*** Input data ***
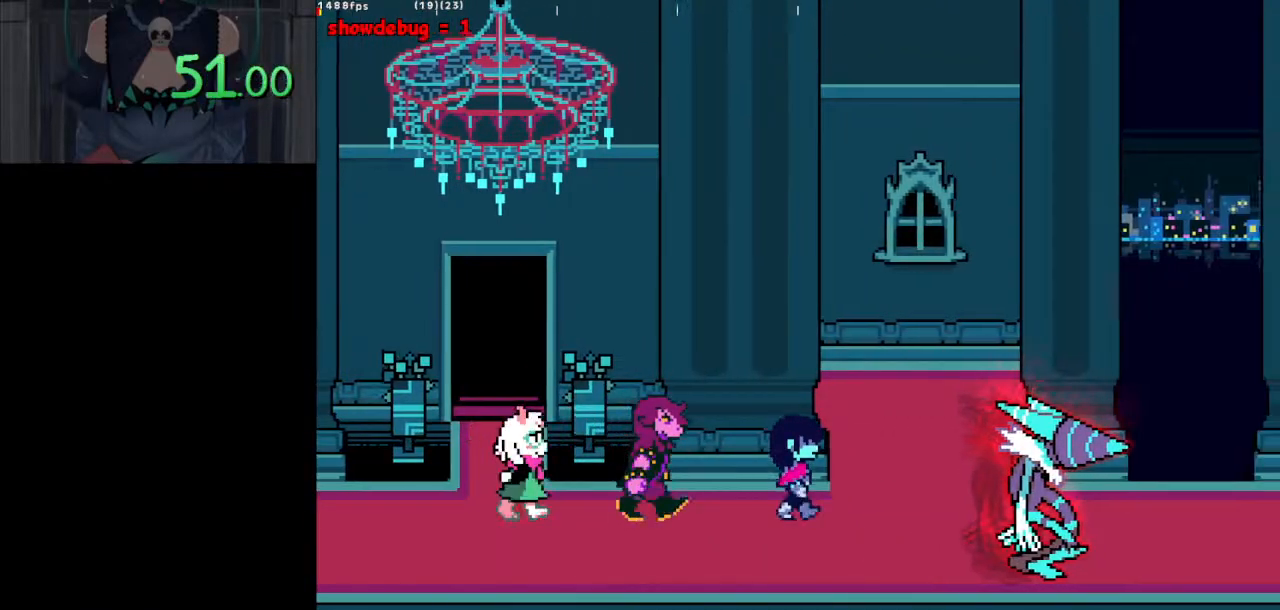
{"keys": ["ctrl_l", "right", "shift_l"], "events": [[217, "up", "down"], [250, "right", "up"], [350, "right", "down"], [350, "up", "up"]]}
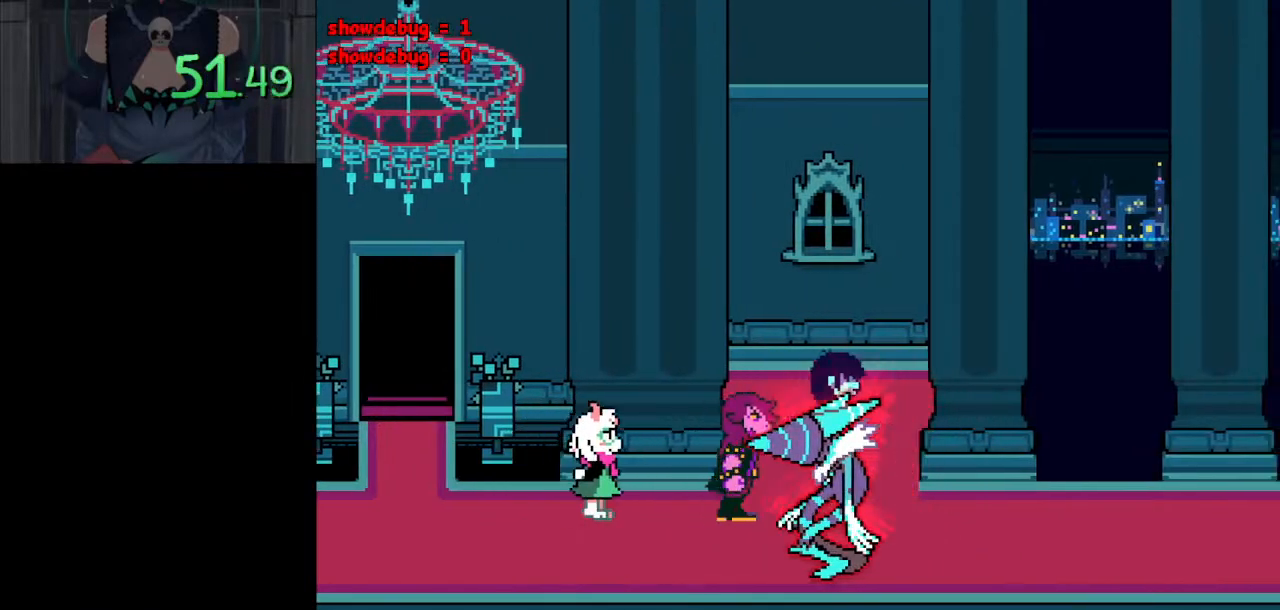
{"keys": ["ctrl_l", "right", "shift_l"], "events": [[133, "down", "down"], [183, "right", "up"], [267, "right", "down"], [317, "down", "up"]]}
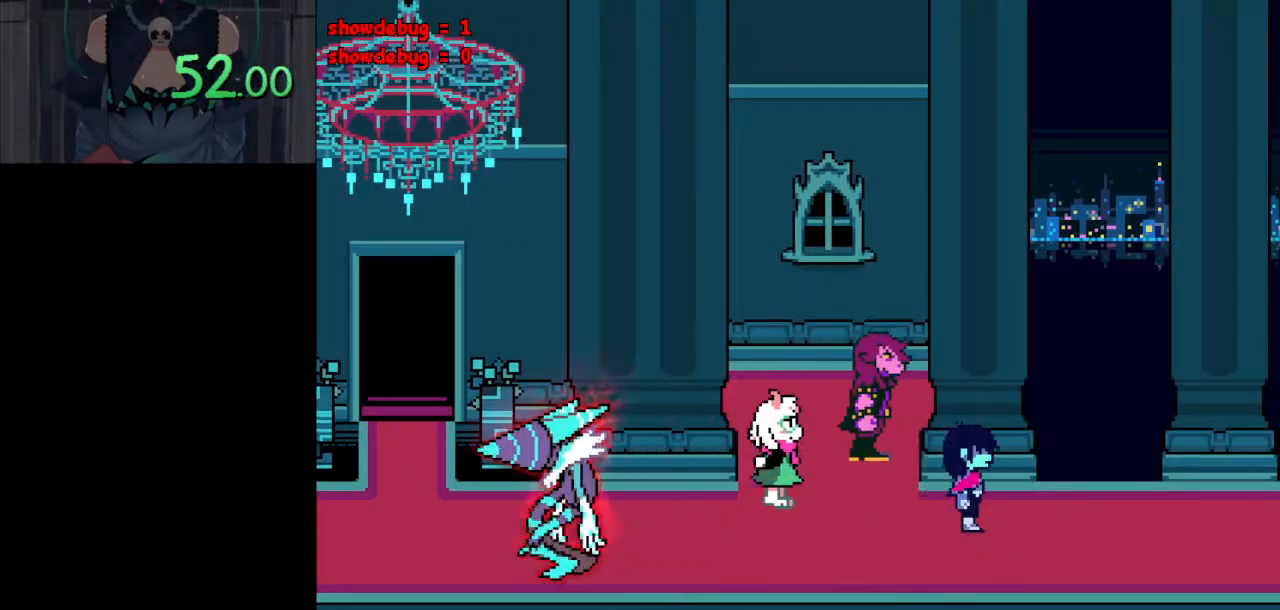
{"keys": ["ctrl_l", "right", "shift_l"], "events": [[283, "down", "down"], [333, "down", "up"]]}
*** End of Input data ***
(How to complete this task):
Leave out the pictures and output the rest of the material exactly as written.

(Task output):
{"keys": ["ctrl_l", "right", "shift_l"], "events": [[217, "up", "down"], [250, "right", "up"], [350, "right", "down"], [350, "up", "up"]]}
{"keys": ["ctrl_l", "right", "shift_l"], "events": [[133, "down", "down"], [183, "right", "up"], [267, "right", "down"], [317, "down", "up"]]}
{"keys": ["ctrl_l", "right", "shift_l"], "events": [[283, "down", "down"], [333, "down", "up"]]}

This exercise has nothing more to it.